Thailand’s government will deploy 10,000 police in the capital for Sunday’s election, which protesters have promised to disrupt as part of their drawn-out attempt to topple Prime Minister Yingluck Shinawatra.
The government decided on Tuesday to press ahead with the February 2 election, which the main opposition party plans to boycott and despite warnings that it could lead to more violence without resolving the country’s increasingly bitter political divide.
“I ask Bangkok residents to come out and vote,” Labour Minister Chalerm Yoobamrung told reporters on Wednesday.
“The police will take care of security … Those who are thinking of going and shutting polling stations in the morning should think twice because the police will not allow them to.”
Protesters prevented early voting at many polling stations in Bangkok last Sunday.
They took to the streets in November in the latest eruption of a political conflict that has gripped Thailand for eight years. It broadly pits Bangkok’s middle class and royalist establishment against the mainly poor, rural supporters of Yingluck and her brother, ousted former premier Thaksin Shinawatra, who lives in self-imposed exile.
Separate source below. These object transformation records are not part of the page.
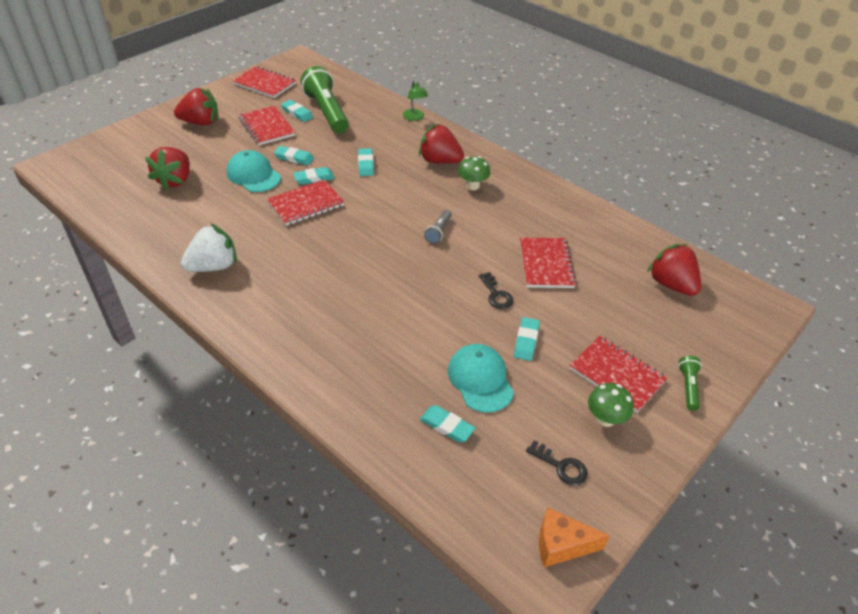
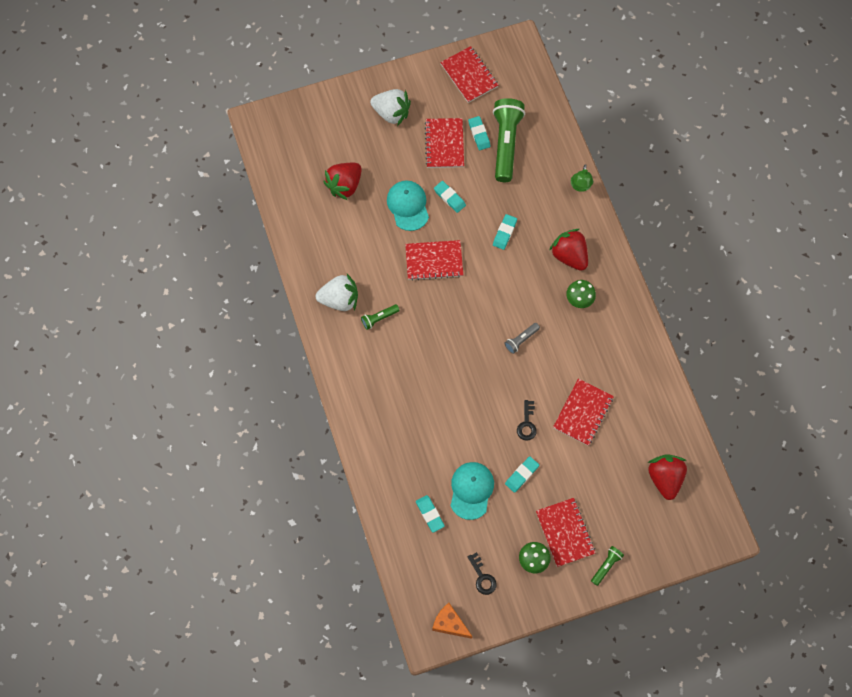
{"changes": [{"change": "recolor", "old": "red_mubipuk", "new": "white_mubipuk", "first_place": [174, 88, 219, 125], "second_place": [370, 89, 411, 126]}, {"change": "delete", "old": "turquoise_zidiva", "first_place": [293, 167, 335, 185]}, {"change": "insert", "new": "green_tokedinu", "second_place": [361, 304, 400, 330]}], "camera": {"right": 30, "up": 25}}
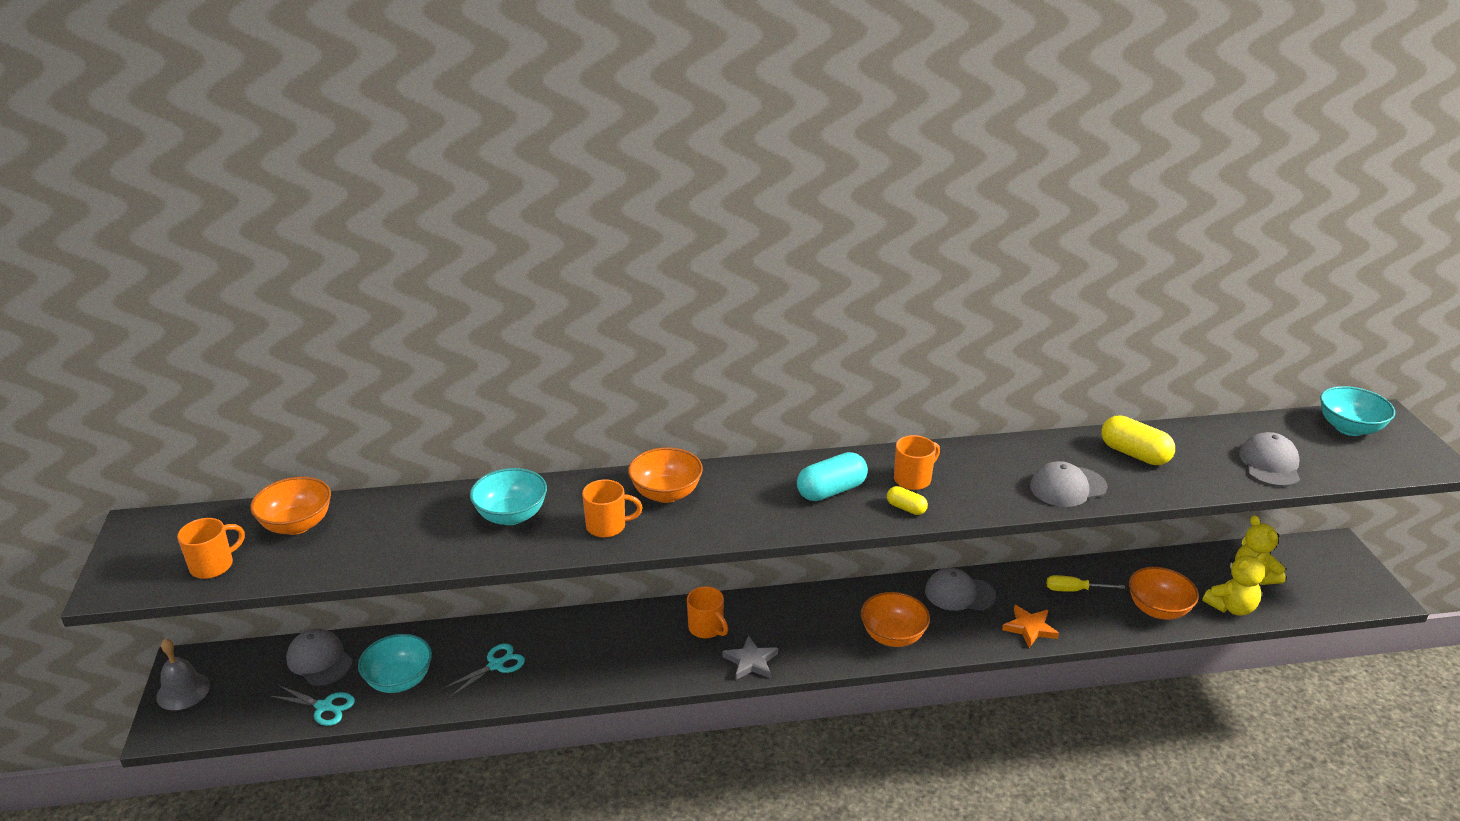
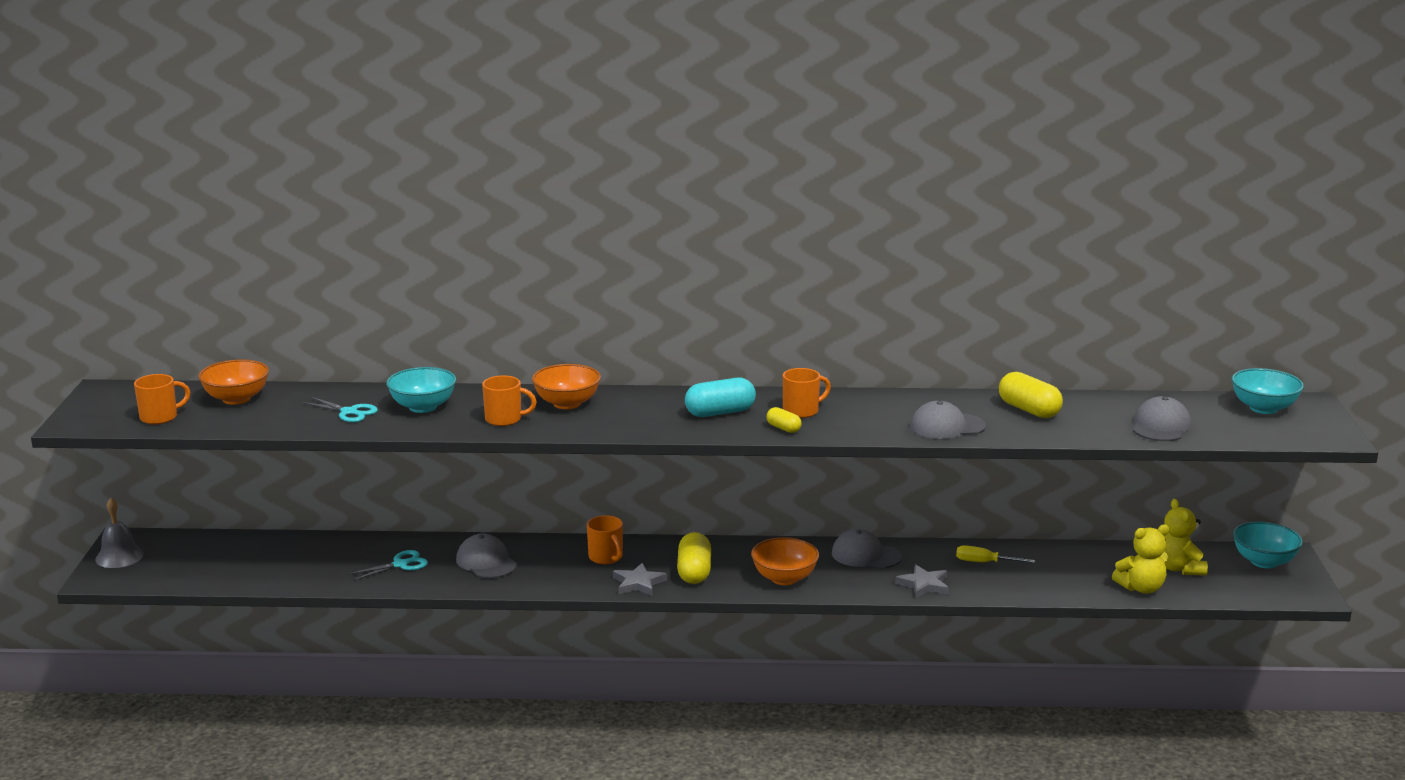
{"changes": [{"change": "delete", "old": "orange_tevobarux", "first_place": [1129, 567, 1199, 620]}, {"change": "recolor", "old": "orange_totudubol", "new": "grey_totudubol", "first_place": [1002, 605, 1059, 648], "second_place": [895, 564, 949, 598]}, {"change": "move", "old": "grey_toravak", "first_place": [286, 629, 353, 686], "second_place": [456, 534, 517, 578]}, {"change": "move", "old": "turquoise_tevobarux", "first_place": [358, 634, 432, 693], "second_place": [1233, 522, 1303, 568]}, {"change": "move", "old": "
The protesters accuse Yingluck of being a puppet of Thaksin, a man they say is a corrupt crony capitalist who used taxpayers’ money to buy elections with costly populist giveaways.
Chalerm, who is in charge of a state of emergency imposed last week, told reporters about 10,000 police would be dispatched on Sunday to take care of security at the capital’s polling stations.
Even though Yingluck’s ruling party is certain to win, not enough candidates have been able to register to provide a quorum in the new parliament after the election.